Betty was born on the 26th of October 1940 in Charles Town, West Virginia to Annie Rebecca Cross and Richard Taylor. In early childhood she moved to Connecticut and then moved to New York City as a young woman to attend nursing school. She spent most of her twenties in the Big Apple working as a nurse. It was during this time that she discovered her love of babies in the nursery and pursed positions that would keep her in the nursery and not on the floor with adult patients. In her thirties she moved to San Francisco, California where she met her late-husband, Jessie Eugene Moore, and began raising her two children. After several years in the Bay Area, Betty and her husband moved with their family to the Sierra Nevada Mountains, spending a year in Twain Harte and then a year in Sonora, California before moving to the Southern California high desert town of Lucerne Valley. From 1979 to 2005, she lived in that small desert town and raised her children while working the night shift at Barstow Community Hospital as a Licensed Vocational Nurse in the nursery until her retirement in 2003.
Besides her work and her family, Betty enjoyed her sports. She rarely attend a live game or match but did attend every one of her son's pee-wee, little league, and high school games. She was an avid fan of professional football and basketball, watched both the summer and winter Olympic Games, but her favorite sport was women's professional tennis and she actively followed the careers of both Serena and Venus Williams.
All of her life Betty was a giver to both family and friends, of her time, support, and companionship to all those who meant the world to her. In particular for the last eight years of her life she cared for her granddaughter Kyla non-stop. Ever day, before and after her cancer returned, she woke up every morning, got her granddaughter dressed, did her hair, and together they would run errands, go to the store, or go to Betty's appointments. When Kyla began school Grandma Betty would take Kyla to school each morning and pick her up from school or her after school programs. Without fail Betty had a home cooked dinner on the table five nights a week! She was just old school in that way. She always said that a little girl should wear ironed clothes and she ironed Kyla's board shorts, jeans or t-shirts every week.

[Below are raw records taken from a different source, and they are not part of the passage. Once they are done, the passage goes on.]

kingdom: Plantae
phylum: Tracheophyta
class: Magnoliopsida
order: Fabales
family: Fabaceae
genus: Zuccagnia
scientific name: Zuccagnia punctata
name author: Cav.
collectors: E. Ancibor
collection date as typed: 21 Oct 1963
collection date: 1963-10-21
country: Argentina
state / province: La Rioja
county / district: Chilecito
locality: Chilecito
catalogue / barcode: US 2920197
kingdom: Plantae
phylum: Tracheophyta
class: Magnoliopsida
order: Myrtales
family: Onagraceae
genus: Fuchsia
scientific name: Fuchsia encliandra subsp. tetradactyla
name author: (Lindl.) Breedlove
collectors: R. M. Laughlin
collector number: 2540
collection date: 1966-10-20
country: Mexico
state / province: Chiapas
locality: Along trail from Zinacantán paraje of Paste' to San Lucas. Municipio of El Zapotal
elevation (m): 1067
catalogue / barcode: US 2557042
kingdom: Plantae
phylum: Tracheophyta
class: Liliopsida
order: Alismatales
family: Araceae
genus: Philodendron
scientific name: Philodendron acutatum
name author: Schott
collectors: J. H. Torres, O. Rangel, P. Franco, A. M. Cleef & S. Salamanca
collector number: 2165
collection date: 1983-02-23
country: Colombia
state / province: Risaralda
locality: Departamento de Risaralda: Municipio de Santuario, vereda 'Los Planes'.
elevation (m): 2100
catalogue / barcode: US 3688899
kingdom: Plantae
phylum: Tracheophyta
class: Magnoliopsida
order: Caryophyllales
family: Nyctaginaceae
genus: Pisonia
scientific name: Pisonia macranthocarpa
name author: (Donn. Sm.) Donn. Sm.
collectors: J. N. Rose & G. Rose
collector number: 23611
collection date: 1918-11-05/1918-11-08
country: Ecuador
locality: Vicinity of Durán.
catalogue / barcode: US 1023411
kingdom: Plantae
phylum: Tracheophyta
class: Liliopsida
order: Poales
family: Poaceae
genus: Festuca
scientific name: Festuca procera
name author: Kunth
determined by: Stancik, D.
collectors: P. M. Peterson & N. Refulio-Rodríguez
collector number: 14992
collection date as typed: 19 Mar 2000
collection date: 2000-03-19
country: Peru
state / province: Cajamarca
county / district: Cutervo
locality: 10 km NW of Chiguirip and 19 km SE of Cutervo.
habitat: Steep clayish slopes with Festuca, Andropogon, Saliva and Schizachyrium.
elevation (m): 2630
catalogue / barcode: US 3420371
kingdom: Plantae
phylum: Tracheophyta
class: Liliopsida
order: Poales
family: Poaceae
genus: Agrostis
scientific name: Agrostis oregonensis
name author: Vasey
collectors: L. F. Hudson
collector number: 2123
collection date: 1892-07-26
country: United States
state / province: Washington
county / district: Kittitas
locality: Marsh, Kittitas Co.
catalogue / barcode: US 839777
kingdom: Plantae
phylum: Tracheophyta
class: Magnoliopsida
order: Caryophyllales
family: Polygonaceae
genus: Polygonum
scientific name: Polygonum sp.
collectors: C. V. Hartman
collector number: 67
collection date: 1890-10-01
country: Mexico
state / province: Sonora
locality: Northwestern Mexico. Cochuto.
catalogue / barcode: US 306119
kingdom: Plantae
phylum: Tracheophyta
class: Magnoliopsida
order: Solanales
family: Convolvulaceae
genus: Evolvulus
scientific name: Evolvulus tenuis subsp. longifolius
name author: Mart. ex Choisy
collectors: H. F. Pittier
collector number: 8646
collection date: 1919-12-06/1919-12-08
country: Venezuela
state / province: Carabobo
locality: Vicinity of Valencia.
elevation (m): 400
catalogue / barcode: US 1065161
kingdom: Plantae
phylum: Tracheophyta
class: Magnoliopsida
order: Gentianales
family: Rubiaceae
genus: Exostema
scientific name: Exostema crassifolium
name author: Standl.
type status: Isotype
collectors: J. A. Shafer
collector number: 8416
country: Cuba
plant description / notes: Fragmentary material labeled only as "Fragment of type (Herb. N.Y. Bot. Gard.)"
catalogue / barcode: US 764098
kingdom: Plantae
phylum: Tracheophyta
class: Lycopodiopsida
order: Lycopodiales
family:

On 30 June 2014, at 4:00 AM, Betty Jane Moore (née Cross) mother of Joshua David Moore and LaKellia Moore, and grandmother or Gma, to Kyla Moore, passed away peacefully in her sleep after a long fought and courageous six year and eight month battle with Stage-IV Metastatic Breast Cancer. She is also survived by her grandson Julian, sisters Veronica Turner, Lilly "Rita" Johnson, and Pardalia Sullivan, and brothers Carter Smith, Tommy Smith, and Larry Smith, a multitude of extended family members across the country, and remembered by dear and cherished friends. The family will be honoring Betty's wishes and holding a private memorial at a place and time to be determined. In lieu of flowers, the family suggests that a donation be made in Mrs. Moore's name to the charity of their choice.